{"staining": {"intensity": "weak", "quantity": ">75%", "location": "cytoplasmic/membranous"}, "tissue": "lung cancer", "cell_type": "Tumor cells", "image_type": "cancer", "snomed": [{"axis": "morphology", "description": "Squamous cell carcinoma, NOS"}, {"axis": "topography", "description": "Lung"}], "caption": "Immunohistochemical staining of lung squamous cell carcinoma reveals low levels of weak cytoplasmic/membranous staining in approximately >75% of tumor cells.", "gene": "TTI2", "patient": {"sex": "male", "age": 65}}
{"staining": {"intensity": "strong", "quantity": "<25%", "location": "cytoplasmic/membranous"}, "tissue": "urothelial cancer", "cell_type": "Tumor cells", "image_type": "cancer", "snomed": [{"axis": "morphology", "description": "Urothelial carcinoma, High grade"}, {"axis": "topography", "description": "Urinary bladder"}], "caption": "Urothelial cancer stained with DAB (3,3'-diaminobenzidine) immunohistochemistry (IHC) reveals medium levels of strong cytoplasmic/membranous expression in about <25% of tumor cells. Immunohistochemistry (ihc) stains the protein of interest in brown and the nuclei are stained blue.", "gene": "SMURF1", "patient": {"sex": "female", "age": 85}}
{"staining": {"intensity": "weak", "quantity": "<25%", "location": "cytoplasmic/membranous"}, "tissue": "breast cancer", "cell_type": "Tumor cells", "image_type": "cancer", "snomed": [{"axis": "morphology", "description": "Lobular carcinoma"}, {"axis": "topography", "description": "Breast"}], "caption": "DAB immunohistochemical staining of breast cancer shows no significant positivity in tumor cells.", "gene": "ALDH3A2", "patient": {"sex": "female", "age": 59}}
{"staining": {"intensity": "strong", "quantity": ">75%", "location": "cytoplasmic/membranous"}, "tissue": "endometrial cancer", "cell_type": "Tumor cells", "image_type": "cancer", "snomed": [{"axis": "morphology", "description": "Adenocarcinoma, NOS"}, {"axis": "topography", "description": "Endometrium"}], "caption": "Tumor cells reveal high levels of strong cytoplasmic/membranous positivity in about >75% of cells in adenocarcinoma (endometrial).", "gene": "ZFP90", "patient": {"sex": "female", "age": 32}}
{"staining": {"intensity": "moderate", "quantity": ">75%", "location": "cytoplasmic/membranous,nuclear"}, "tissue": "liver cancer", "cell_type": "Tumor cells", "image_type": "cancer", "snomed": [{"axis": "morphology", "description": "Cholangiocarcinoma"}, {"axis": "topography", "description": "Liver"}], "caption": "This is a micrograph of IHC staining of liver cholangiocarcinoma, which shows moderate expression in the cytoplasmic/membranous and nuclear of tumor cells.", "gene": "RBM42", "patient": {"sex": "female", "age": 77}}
◇ ◇ ◇ ◇
Task to carry out: From the first line to the last, reproduce the data above exactly.

Solved exercise:
{"staining": {"intensity": "weak", "quantity": ">75%", "location": "cytoplasmic/membranous"}, "tissue": "lung cancer", "cell_type": "Tumor cells", "image_type": "cancer", "snomed": [{"axis": "morphology", "description": "Squamous cell carcinoma, NOS"}, {"axis": "topography", "description": "Lung"}], "caption": "Immunohistochemical staining of lung squamous cell carcinoma reveals low levels of weak cytoplasmic/membranous staining in approximately >75% of tumor cells.", "gene": "TTI2", "patient": {"sex": "male", "age": 65}}
{"staining": {"intensity": "strong", "quantity": "<25%", "location": "cytoplasmic/membranous"}, "tissue": "urothelial cancer", "cell_type": "Tumor cells", "image_type": "cancer", "snomed": [{"axis": "morphology", "description": "Urothelial carcinoma, High grade"}, {"axis": "topography", "description": "Urinary bladder"}], "caption": "Urothelial cancer stained with DAB (3,3'-diaminobenzidine) immunohistochemistry (IHC) reveals medium levels of strong cytoplasmic/membranous expression in about <25% of tumor cells. Immunohistochemistry (ihc) stains the protein of interest in brown and the nuclei are stained blue.", "gene": "SMURF1", "patient": {"sex": "female", "age": 85}}
{"staining": {"intensity": "weak", "quantity": "<25%", "location": "cytoplasmic/membranous"}, "tissue": "breast cancer", "cell_type": "Tumor cells", "image_type": "cancer", "snomed": [{"axis": "morphology", "description": "Lobular carcinoma"}, {"axis": "topography", "description": "Breast"}], "caption": "DAB immunohistochemical staining of breast cancer shows no significant positivity in tumor cells.", "gene": "ALDH3A2", "patient": {"sex": "female", "age": 59}}
{"staining": {"intensity": "strong", "quantity": ">75%", "location": "cytoplasmic/membranous"}, "tissue": "endometrial cancer", "cell_type": "Tumor cells", "image_type": "cancer", "snomed": [{"axis": "morphology", "description": "Adenocarcinoma, NOS"}, {"axis": "topography", "description": "Endometrium"}], "caption": "Tumor cells reveal high levels of strong cytoplasmic/membranous positivity in about >75% of cells in adenocarcinoma (endometrial).", "gene": "ZFP90", "patient": {"sex": "female", "age": 32}}
{"staining": {"intensity": "moderate", "quantity": ">75%", "location": "cytoplasmic/membranous,nuclear"}, "tissue": "liver cancer", "cell_type": "Tumor cells", "image_type": "cancer", "snomed": [{"axis": "morphology", "description": "Cholangiocarcinoma"}, {"axis": "topography", "description": "Liver"}], "caption": "This is a micrograph of IHC staining of liver cholangiocarcinoma, which shows moderate expression in the cytoplasmic/membranous and nuclear of tumor cells.", "gene": "RBM42", "patient": {"sex": "female", "age": 77}}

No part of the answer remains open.